Smoke from wildfires raging in Canada blanketed the Northeastern United States this month, turning the skies an eerie orange. Responding to record-setting levels of pollution, officials around the region declared health emergencies. Advice to close windows and run air filters helped mitigate the acute effects of the short-term crisis, but the event also drew attention to how climate change is intensifying chronic air pollution around the world.
Ensuring the safety and quality of air is now an urgent issue for designers. Holly Samuelson, Associate Professor in Architecture at the Harvard Graduate School of Design (GSD), is changing how the design fields think about the complexities of air quality. Protecting inhabitants from outside pollutants is only one part of the challenge. Buildings also need to have proper ventilation and provide efficient heating and cooling systems that could lower the emissions driving climate change in the first place. Samuelson shared her insights with William Smith, editorial director at the GSD.
William Smith: With this wildfire smoke offering a possible glimpse into a future of more frequent disasters stemming from climate change, what are some possible solutions the design fields could offer?
Holly Samuelson: With good design, buildings can be more airtight when desired to keep out smoke and other pollutants. As a bonus, reducing unwanted air leakage also increases thermal comfort during the winter and tends to be one of the most effective energy-saving measures in buildings. Improved airtightness requires good window selection and architectural detailing, especially at corners and joints between materials. There’s room for advancement here.
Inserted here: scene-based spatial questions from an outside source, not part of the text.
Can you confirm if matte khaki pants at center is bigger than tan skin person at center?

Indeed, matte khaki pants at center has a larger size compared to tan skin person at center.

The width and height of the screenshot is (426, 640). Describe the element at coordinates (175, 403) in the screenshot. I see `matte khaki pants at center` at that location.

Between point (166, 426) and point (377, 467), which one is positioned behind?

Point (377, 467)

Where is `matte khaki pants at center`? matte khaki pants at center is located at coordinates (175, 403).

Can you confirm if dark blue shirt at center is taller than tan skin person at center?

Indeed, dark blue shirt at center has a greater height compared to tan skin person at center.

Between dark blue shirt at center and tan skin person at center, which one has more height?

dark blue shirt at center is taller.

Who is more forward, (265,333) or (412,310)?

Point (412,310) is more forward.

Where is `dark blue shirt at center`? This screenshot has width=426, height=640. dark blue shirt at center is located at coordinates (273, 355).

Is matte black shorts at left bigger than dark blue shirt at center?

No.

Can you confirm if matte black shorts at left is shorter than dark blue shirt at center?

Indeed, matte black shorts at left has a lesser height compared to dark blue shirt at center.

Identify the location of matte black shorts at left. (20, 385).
It also requires a well-constructed building, so architects often specify air leakage limitations to be verified with on-site testing.
Of course, a more airtight building then requires better protection against indoor sources of pollution (If you give a mouse a cookie . . .) So, during periods of acceptable outdoor air quality, which is most of the time in many places, this means bringing in outdoor air to flush indoor pollutants, carbon dioxide, and airborne pathogens, a topic that needs little introduction since the onset of COVID. Design solutions are definitely needed here. How can we achieve the health benefits of more fresh air without all the carbon penalties of heating, cooling, and dehumidifying this air, moving it around, and constructing these systems in the first place? Cue the genius designers!
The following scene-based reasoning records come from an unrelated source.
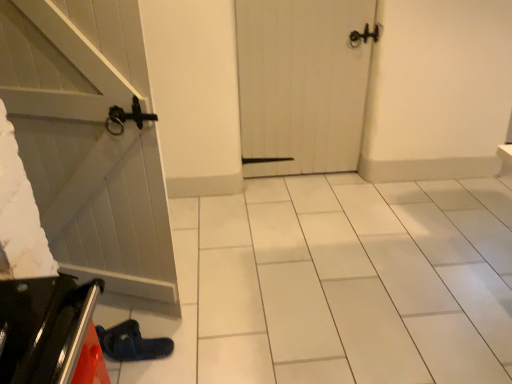
Describe the element at coordinates (303, 82) in the screenshot. The image size is (512, 384). I see `white wooden door at center` at that location.

Describe the element at coordinates (47, 330) in the screenshot. I see `shiny metallic oven at lower left` at that location.

In order to click on blue suede slipper at lower left in this screenshot , I will do `click(132, 343)`.

Where is `white wooden door at center`? The width and height of the screenshot is (512, 384). white wooden door at center is located at coordinates (303, 82).

Does white wooden door at center contain blue suede slipper at lower left?

No, blue suede slipper at lower left is not inside white wooden door at center.

Between white wooden door at center and blue suede slipper at lower left, which one has smaller width?

white wooden door at center is thinner.

Does white wooden door at center come in front of blue suede slipper at lower left?

No.

How different are the orientations of white wooden door at center and blue suede slipper at lower left in degrees?

The angular difference between white wooden door at center and blue suede slipper at lower left is 87.9 degrees.

In terms of height, does blue suede slipper at lower left look taller or shorter compared to white wooden door at center?

Clearly, blue suede slipper at lower left is shorter compared to white wooden door at center.

Looking at the image, does blue suede slipper at lower left seem bigger or smaller compared to white wooden door at center?

Clearly, blue suede slipper at lower left is smaller in size than white wooden door at center.

Does blue suede slipper at lower left have a lesser width compared to white wooden door at center?

No, blue suede slipper at lower left is not thinner than white wooden door at center.

Consider the image. Is blue suede slipper at lower left far away from white wooden door at center?

That's right, there is a large distance between blue suede slipper at lower left and white wooden door at center.

Who is smaller, white wooden door at center or shiny metallic oven at lower left?

With smaller size is shiny metallic oven at lower left.

Does white wooden door at center lie behind shiny metallic oven at lower left?

Yes, white wooden door at center is further from the viewer.

Considering the relative sizes of shiny metallic oven at lower left and white wooden door at center in the image provided, is shiny metallic oven at lower left bigger than white wooden door at center?

No, shiny metallic oven at lower left is not bigger than white wooden door at center.

From the picture: Are shiny metallic oven at lower left and white wooden door at center beside each other?

No, shiny metallic oven at lower left is not next to white wooden door at center.

Does shiny metallic oven at lower left come in front of white wooden door at center?

Yes, shiny metallic oven at lower left is in front of white wooden door at center.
So what strategies have been used in buildings?
In Harvard’s Center for Green Building and City’s HouseZero, a naturally ventilated lab building, windows open automatically in response to measured air quality conditions. In buildings like the Chesapeake Bay Foundation Philip Merrill Environmental Center or the Artist for Humanity Epicenter, simple lights alert occupants when it’s a good time to open windows. Architects then design for good buoyancy or cross ventilation when they want to move abundant fresh air naturally.
Design teams also use energy recovery ventilation to allow heat and humidity exchange between incoming and outgoing air and to promote ventilation at times when window opening may be unpopular, like in winter. This energy recovery can be via heat exchangers, enthalpy wheels, or with small, ductless, through-the-wall units. Some design researchers are also working on passive versions of these systems, and others are advancing ultra-efficient radiant systems that focus on heating or cooling people rather than air in the first place.
Filtration is also an important topic that gains increased attention during wildfires. For buildings without mechanical ventilation, occupants can use standalone air filtration. Since pressure moves air through filters, and the higher the filtration efficiency, like MERV (minimum efficiency reporting value) 13 or HEPA (high efficiency particulate air) filters, the more air pressure that’s needed, and that takes fan power. Therefore, in mechanically ventilated buildings, designers can choose efficient equipment and remove other pressure losses in the system to avoid adding even more fan loads, for example by allowing for straight air paths with minimal surface area for friction. (Think boba tea straw, rather than curly straw for a thick milkshake.) This strategy takes space planning early in the design.
What other considerations should architects account for when creating efficient, ventilated buildings that also protect against pollution?
If we expect building occupants to close windows in unhealthy outdoor air conditions and to open windows in unhealthy indoor air conditions (a frequent problem in unventilated buildings), then issues of thermal comfort and safety matter, especially in residential buildings. This is especially important for occupants who are physiologically more sensitive to indoor overheating and poor air quality, such as young children and older adults. Architectural strategies like good sun shading, including trees, envelope insulation, and thermal storage, can reduce energy use while significantly extending the length of time that a building can remain comfortable in extreme weather conditions and power outages, an increasing concern with climate change.